YOUR TASK: Return the listing in full. Keep every word as it stands.
START AVAILABLE RECORDS
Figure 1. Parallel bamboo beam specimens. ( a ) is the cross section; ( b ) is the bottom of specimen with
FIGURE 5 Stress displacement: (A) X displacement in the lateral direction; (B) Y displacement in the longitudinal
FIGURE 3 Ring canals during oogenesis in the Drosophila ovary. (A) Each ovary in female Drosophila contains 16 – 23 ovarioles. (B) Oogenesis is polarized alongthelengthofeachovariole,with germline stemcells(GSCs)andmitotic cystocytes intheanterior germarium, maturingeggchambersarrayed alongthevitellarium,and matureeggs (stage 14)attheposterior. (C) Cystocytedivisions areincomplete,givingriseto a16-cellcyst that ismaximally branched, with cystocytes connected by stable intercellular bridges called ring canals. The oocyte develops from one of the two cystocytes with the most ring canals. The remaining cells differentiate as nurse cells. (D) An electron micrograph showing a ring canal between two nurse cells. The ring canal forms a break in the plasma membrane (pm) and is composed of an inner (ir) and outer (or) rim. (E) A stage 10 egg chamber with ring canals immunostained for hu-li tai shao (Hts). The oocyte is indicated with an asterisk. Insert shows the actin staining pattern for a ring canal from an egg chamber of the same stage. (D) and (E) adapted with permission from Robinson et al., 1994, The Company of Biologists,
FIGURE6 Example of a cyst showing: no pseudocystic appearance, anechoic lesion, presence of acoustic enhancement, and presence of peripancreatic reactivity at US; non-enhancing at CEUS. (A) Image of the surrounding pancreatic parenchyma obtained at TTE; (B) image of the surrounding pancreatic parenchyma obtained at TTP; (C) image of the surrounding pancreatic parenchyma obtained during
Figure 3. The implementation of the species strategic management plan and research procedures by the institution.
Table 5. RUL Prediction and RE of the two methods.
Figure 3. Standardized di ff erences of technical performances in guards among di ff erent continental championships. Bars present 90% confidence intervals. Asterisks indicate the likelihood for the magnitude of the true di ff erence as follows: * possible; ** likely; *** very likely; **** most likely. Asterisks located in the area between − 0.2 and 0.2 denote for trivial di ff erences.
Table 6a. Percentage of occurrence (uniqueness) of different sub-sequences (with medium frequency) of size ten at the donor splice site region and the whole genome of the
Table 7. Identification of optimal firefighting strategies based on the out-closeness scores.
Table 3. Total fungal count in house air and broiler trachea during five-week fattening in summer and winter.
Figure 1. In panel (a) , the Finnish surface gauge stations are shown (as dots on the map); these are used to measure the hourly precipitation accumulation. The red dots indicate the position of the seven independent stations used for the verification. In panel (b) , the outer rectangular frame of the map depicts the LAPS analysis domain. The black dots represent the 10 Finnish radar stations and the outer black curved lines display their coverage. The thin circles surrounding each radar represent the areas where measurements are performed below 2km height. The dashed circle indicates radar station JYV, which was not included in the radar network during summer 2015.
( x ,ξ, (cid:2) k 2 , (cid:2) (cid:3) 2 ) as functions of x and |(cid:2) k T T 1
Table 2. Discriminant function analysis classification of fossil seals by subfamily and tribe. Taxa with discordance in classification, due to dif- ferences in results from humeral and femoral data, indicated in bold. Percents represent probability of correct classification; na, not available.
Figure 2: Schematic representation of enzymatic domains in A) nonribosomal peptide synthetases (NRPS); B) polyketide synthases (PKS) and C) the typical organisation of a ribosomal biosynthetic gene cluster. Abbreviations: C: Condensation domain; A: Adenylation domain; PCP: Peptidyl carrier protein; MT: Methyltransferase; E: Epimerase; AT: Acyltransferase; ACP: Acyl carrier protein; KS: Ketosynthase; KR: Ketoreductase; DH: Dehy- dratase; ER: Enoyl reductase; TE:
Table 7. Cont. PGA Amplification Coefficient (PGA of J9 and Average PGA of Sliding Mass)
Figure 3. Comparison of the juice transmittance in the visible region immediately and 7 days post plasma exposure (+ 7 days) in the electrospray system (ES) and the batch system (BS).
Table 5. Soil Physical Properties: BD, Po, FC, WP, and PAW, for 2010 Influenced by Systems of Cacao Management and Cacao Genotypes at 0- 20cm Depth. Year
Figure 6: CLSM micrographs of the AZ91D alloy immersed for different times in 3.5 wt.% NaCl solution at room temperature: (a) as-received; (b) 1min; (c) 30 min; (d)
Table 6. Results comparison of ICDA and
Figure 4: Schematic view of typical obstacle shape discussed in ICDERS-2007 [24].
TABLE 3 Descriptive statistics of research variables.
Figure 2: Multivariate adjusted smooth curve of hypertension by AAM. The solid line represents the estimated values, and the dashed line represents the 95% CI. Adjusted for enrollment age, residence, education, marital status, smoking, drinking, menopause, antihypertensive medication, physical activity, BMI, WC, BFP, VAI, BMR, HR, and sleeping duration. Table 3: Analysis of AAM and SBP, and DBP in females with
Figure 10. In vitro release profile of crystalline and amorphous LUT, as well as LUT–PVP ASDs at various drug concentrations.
END AVAILABLE RECORDS
RESPONSE TO THE EXERCISE:
Figure 1. Parallel bamboo beam specimens. ( a ) is the cross section; ( b ) is the bottom of specimen with
FIGURE 5 Stress displacement: (A) X displacement in the lateral direction; (B) Y displacement in the longitudinal
FIGURE 3 Ring canals during oogenesis in the Drosophila ovary. (A) Each ovary in female Drosophila contains 16 – 23 ovarioles. (B) Oogenesis is polarized alongthelengthofeachovariole,with germline stemcells(GSCs)andmitotic cystocytes intheanterior germarium, maturingeggchambersarrayed alongthevitellarium,and matureeggs (stage 14)attheposterior. (C) Cystocytedivisions areincomplete,givingriseto a16-cellcyst that ismaximally branched, with cystocytes connected by stable intercellular bridges called ring canals. The oocyte develops from one of the two cystocytes with the most ring canals. The remaining cells differentiate as nurse cells. (D) An electron micrograph showing a ring canal between two nurse cells. The ring canal forms a break in the plasma membrane (pm) and is composed of an inner (ir) and outer (or) rim. (E) A stage 10 egg chamber with ring canals immunostained for hu-li tai shao (Hts). The oocyte is indicated with an asterisk. Insert shows the actin staining pattern for a ring canal from an egg chamber of the same stage. (D) and (E) adapted with permission from Robinson et al., 1994, The Company of Biologists,
FIGURE6 Example of a cyst showing: no pseudocystic appearance, anechoic lesion, presence of acoustic enhancement, and presence of peripancreatic reactivity at US; non-enhancing at CEUS. (A) Image of the surrounding pancreatic parenchyma obtained at TTE; (B) image of the surrounding pancreatic parenchyma obtained at TTP; (C) image of the surrounding pancreatic parenchyma obtained during
Figure 3. The implementation of the species strategic management plan and research procedures by the institution.
Table 5. RUL Prediction and RE of the two methods.
Figure 3. Standardized di ff erences of technical performances in guards among di ff erent continental championships. Bars present 90% confidence intervals. Asterisks indicate the likelihood for the magnitude of the true di ff erence as follows: * possible; ** likely; *** very likely; **** most likely. Asterisks located in the area between − 0.2 and 0.2 denote for trivial di ff erences.
Table 6a. Percentage of occurrence (uniqueness) of different sub-sequences (with medium frequency) of size ten at the donor splice site region and the whole genome of the
Table 7. Identification of optimal firefighting strategies based on the out-closeness scores.
Table 3. Total fungal count in house air and broiler trachea during five-week fattening in summer and winter.
Figure 1. In panel (a) , the Finnish surface gauge stations are shown (as dots on the map); these are used to measure the hourly precipitation accumulation. The red dots indicate the position of the seven independent stations used for the verification. In panel (b) , the outer rectangular frame of the map depicts the LAPS analysis domain. The black dots represent the 10 Finnish radar stations and the outer black curved lines display their coverage. The thin circles surrounding each radar represent the areas where measurements are performed below 2km height. The dashed circle indicates radar station JYV, which was not included in the radar network during summer 2015.
( x ,ξ, (cid:2) k 2 , (cid:2) (cid:3) 2 ) as functions of x and |(cid:2) k T T 1
Table 2. Discriminant function analysis classification of fossil seals by subfamily and tribe. Taxa with discordance in classification, due to dif- ferences in results from humeral and femoral data, indicated in bold. Percents represent probability of correct classification; na, not available.
Figure 2: Schematic representation of enzymatic domains in A) nonribosomal peptide synthetases (NRPS); B) polyketide synthases (PKS) and C) the typical organisation of a ribosomal biosynthetic gene cluster. Abbreviations: C: Condensation domain; A: Adenylation domain; PCP: Peptidyl carrier protein; MT: Methyltransferase; E: Epimerase; AT: Acyltransferase; ACP: Acyl carrier protein; KS: Ketosynthase; KR: Ketoreductase; DH: Dehy- dratase; ER: Enoyl reductase; TE:
Table 7. Cont. PGA Amplification Coefficient (PGA of J9 and Average PGA of Sliding Mass)
Figure 3. Comparison of the juice transmittance in the visible region immediately and 7 days post plasma exposure (+ 7 days) in the electrospray system (ES) and the batch system (BS).
Table 5. Soil Physical Properties: BD, Po, FC, WP, and PAW, for 2010 Influenced by Systems of Cacao Management and Cacao Genotypes at 0- 20cm Depth. Year
Figure 6: CLSM micrographs of the AZ91D alloy immersed for different times in 3.5 wt.% NaCl solution at room temperature: (a) as-received; (b) 1min; (c) 30 min; (d)
Table 6. Results comparison of ICDA and
Figure 4: Schematic view of typical obstacle shape discussed in ICDERS-2007 [24].
TABLE 3 Descriptive statistics of research variables.
Figure 2: Multivariate adjusted smooth curve of hypertension by AAM. The solid line represents the estimated values, and the dashed line represents the 95% CI. Adjusted for enrollment age, residence, education, marital status, smoking, drinking, menopause, antihypertensive medication, physical activity, BMI, WC, BFP, VAI, BMR, HR, and sleeping duration. Table 3: Analysis of AAM and SBP, and DBP in females with
Figure 10. In vitro release profile of crystalline and amorphous LUT, as well as LUT–PVP ASDs at various drug concentrations.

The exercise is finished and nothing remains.